Obtaining high seed yield per unit is one of the most important challenges in G. hirsutum breeding. Several agronomic traits are important for improving yield traits. Boll weight is the second major yield component and has a greater contribution to the enhancement of seed cotton yield. A similar proportion and variation for boll weight concerning the cottonseed yield was observed by Khan (2003) and Copur (2006). For yields and other economic characters, Zhou and Zhang (2006) and Meena et al. (2007) assessed various G. hirsutum varieties, significant variations were observed for boll weight and the effect on cottonseed yield was positive. The correlation results showed that bending lower (BL) and compression upper (CU) have a positive correlation with BW, GP, and FEPB. Batool et al. (2010) and Makhdoom et al. (2010) also stated that boll weight was positive for yield and it had a higher contribution to the yield improvement for upland cotton. Results also revealed that the boll weight following the bolls per plant had a positive effect on seed cotton yield. Therefore, it is concluded that boll weight is an important yield component and should be kept in mind while breeding for seed cotton yield.

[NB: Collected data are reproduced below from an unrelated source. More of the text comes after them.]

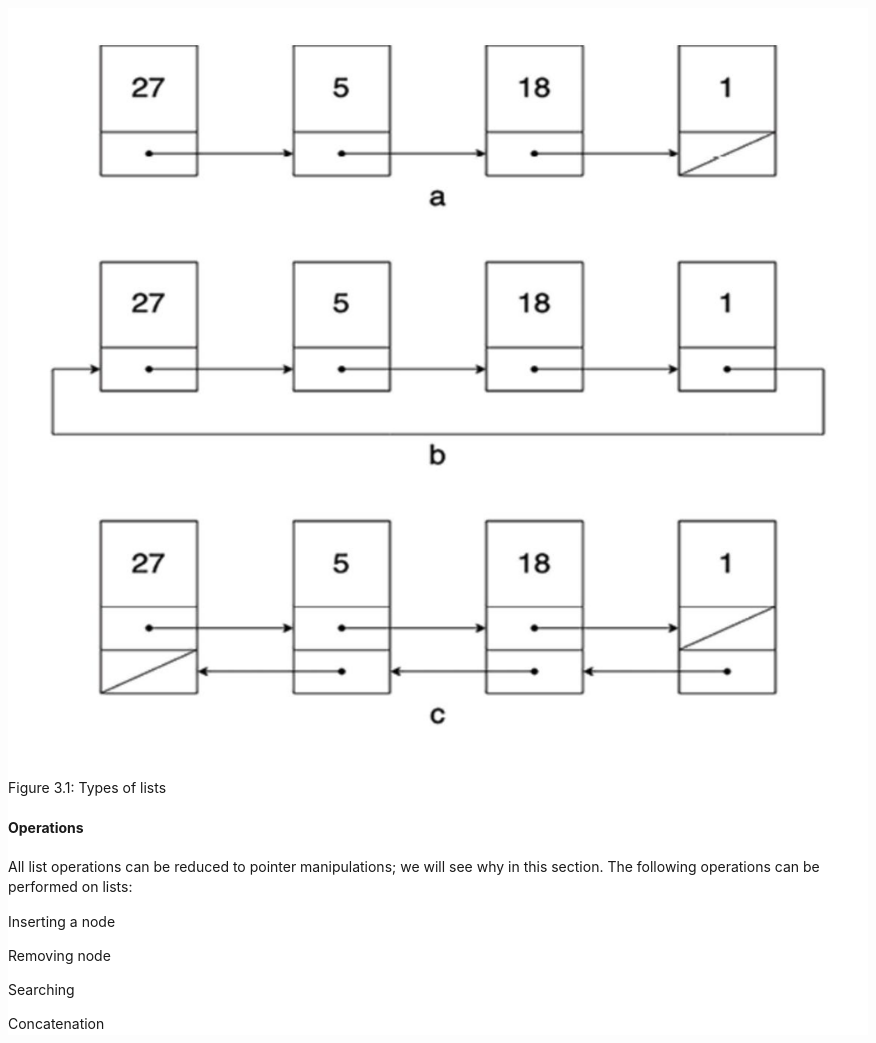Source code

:![](_page_162_Picture_0.jpeg)

Figure 3.1: Types of lists

#### Operations

All list operations can be reduced to pointer manipulations; we will see why in this section. The following operations can be performed on lists:

Inserting a node

Removing node

Searching

Concatenation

Numerous characteristics affect the final yield of cotton as well as quality attributes. This study measured stem hardness and agronomic characters of a diverse set of cotton accessions to assess their variability and inter-relationships. Stem hardness may have a direct effect on yield by reducing stem lodging and an indirect effect on fibers because of possible shared pathways in strengthening cell walls.

Conclusions

An evaluation of 237 accessions of the Chinese Cotton Germplasm Collection for stem hardness and agronomic characters showed sufficient variation to enable selection to improve several of these traits for cotton improvement. The data suggests inter-relationships among several traits and may simplify the improvement of multiple traits at once. Of most interest was the data suggesting relationships between stem hardness and fiber quality traits. Selection for stem hardness may improve yield by reducing losses due to stem lodging and improve fiber characteristics because of the possible sharing of pathways in strengthening cell walls of both structures. These analyses greatly simplify the breeder’s selection of germplasm from a large collection and may speed up favorable gene accumulation in breeding schemes like recurrent selection for these traits. Also, the phenotypic data for stem hardness may be used in our subsequent genome-wide association studies for G. hirsutum.